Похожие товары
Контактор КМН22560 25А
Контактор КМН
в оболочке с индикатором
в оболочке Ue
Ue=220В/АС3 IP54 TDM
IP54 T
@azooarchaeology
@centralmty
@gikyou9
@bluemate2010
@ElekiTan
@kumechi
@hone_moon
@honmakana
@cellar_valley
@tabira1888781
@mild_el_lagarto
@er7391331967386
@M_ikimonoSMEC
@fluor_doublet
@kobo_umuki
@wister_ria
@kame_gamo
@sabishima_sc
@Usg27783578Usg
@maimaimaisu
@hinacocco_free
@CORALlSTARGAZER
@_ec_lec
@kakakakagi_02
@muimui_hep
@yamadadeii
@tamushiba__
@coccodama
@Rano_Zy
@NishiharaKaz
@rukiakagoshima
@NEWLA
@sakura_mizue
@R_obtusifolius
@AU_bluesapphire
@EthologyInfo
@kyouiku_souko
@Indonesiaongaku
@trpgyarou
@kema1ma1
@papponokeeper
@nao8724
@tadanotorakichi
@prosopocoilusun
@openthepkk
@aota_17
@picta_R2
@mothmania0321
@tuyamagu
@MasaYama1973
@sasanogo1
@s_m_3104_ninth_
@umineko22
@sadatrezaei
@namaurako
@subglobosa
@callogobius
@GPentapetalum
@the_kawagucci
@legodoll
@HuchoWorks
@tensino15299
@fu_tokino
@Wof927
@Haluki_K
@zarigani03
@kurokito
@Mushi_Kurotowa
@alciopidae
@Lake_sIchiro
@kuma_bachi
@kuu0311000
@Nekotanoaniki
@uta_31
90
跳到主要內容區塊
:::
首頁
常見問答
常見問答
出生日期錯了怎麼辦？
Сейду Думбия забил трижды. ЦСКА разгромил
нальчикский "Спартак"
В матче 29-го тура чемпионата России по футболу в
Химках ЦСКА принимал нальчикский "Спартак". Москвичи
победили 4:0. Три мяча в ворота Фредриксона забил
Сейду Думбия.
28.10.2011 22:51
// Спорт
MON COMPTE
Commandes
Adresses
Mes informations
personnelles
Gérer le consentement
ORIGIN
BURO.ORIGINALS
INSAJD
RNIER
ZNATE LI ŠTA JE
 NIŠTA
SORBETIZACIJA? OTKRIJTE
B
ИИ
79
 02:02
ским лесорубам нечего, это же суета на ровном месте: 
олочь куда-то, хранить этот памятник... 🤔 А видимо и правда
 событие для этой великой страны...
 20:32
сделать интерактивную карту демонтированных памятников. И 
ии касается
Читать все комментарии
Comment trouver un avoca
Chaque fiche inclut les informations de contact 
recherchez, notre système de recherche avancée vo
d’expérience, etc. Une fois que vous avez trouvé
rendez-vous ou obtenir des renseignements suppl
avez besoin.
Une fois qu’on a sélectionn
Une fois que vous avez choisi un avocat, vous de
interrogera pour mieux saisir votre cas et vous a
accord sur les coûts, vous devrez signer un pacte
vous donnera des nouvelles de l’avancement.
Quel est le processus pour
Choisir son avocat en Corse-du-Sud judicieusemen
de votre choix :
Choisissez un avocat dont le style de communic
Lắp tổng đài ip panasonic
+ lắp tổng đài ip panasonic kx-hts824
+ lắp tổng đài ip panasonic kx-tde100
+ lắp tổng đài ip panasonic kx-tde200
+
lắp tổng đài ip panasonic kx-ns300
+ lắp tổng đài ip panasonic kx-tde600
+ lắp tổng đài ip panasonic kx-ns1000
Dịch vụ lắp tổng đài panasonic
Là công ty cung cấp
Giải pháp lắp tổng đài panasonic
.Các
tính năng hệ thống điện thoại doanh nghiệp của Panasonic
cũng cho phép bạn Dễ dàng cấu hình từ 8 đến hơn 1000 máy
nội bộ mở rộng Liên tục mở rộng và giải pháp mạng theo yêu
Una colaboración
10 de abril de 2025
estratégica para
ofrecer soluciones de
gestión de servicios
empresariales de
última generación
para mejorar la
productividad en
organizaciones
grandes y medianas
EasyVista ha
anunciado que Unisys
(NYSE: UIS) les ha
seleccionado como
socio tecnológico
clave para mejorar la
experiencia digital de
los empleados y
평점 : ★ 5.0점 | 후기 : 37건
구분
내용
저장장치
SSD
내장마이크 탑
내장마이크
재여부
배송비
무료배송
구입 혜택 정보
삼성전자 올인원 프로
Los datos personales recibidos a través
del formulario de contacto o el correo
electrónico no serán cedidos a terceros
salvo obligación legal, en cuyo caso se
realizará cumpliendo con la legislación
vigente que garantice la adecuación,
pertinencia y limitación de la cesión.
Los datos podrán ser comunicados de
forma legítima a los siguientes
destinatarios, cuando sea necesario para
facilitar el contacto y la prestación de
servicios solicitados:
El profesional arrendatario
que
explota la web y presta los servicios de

**Instructions for the task**
Return all lines above that mention the word "vous".

**Reply**
d’expérience, etc. Une fois que vous avez trouvé
rendez-vous ou obtenir des renseignements suppl
Une fois que vous avez choisi un avocat, vous de
interrogera pour mieux saisir votre cas et vous a
accord sur les coûts, vous devrez signer un pacte
vous donnera des nouvelles de l’avancement.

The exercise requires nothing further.